The Past Isn't Very Far Away

A lock of Napoleon Bonaparte's hair
My grandmother was born in 1917. That’s three years after the start of World War One, five years after the Titanic sank, fourteen years after the first powered flight. She was probably walking when the Treaty of Versailles was signed in 1918 and ninety-seven years later, she’s still alive.
Conrad Heyer, photographed in 1852 when he was 103.
He was the earliest born american to be photographed
and the only person to be photographed who crossed
the Delaware with George Washington
People tend to think of the past as something that happened a long time ago, but my grandmother would be the first to tell you that those years that she has lived flew by like a freight train. My great-grandmother, whom my father knew well, was held up by a bandit in Yellowstone National Park in 1908…those sorts of things seem like foggy memories from the deep past, when, in reality, what happened one hundred years ago, two hundred years ago, or three hundred years ago, only happened three lifetimes ago, if everyone lived as long as my grandmother.

The bullet that killed Nelson in 1805
Unfortunately, this is the best picture I can find
as the bullet is on display in Windsor Castle
and photography isn't allowed
Shakespeare is still funny; we relate to Jane Austen so much that countless movies have been made of her books; even Aesop, an ancient Greek philosopher is read to children at bedtime. The Romans, who we humorously like to refer to as ancient, lived lives that would have seemed perfectly understandable to us. They talked politics at dinner, they had glass in their windows, they even had fountains in their gardens…and in the streets of Rome, urchins were busy painting graffiti on the walls of buildings.
People are still as much people today as they were a thousand years ago. They still like desert, good drama and nice clothes. Taste and fashion may have changed over the years, but the intent is the same. The various forces that motivate people to do things are the same; we haven’t become any wiser, smarter or stronger over our years of existence.

This tile, recently found in Leicester, England, was rolled out
2,000 years ago and a puppy walked on it before it was quite dry
We need to think about the past correctly, not as dates and dry paragraphs in a history book, but as something that is still happening to us. The world we live in today was shaped by the past, bound by decisions made many, many years ago. What I’m trying to say is that the past isn’t very far away; the remains of it are all around us, and if you’ll take the time to look for it, it will meet you half way. 

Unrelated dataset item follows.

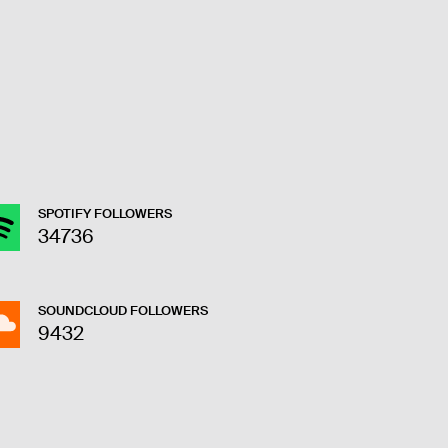
SPOTIFY FOLLOWERS
34736
SOUNDCLOUD FOLLOWERS
9432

  1. I love hearing about people's family history! Unfortunately, my oldest living relation is mostly deaf so we can't really have conversations with her, though at least we get to visit her :) I do know that she grew up very poor. She was the eldest in her family, and when her mother died she had to raise her younger siblings. When her father remarried when she was 14, she wouldn't let any of her brothers or sisters call the new wife 'mother'. She's always been fiercely loyal; if you mess with anyone in her family, watch out! She makes awesome biscuits, and she passed the recipe down to us, and now I make them all the time (of course, she never measures when she makes them, so the recipe we have doesn't taste quite the same, but they're really good).
    Our great-great-great grandfather (I think that's the one) was in the Civil War. His grandfather was in the Revolution.
    But, sadly, I know very little family history. It seems that those things are dying out as families become more fractured and disconnected; I wish they weren't.

    1. That's fascinating that you had ancestors in the Civil War and in the American Revolution! I believe we had one in the American Revolution, but I can't remember now. I know we had one who was a sea captain.

      We're fortunate enough to know quite a bit about our family history. Some ancestors and relatives kept meticulous records and others were into photography at a time when photography was still very cumbersome. We can trace back as far as the Mayflower and even some roots in Tudor England.

      I wish family history wasn't dying out, either. I think knowing where you came from is really important; it gives you a personal connection with history. Many people who aren't familiar with their backgrounds don't realize that their ancestors helped make the world they are living in.

  2. Some children, even today, still have the most ancient book, the Bible, read to them.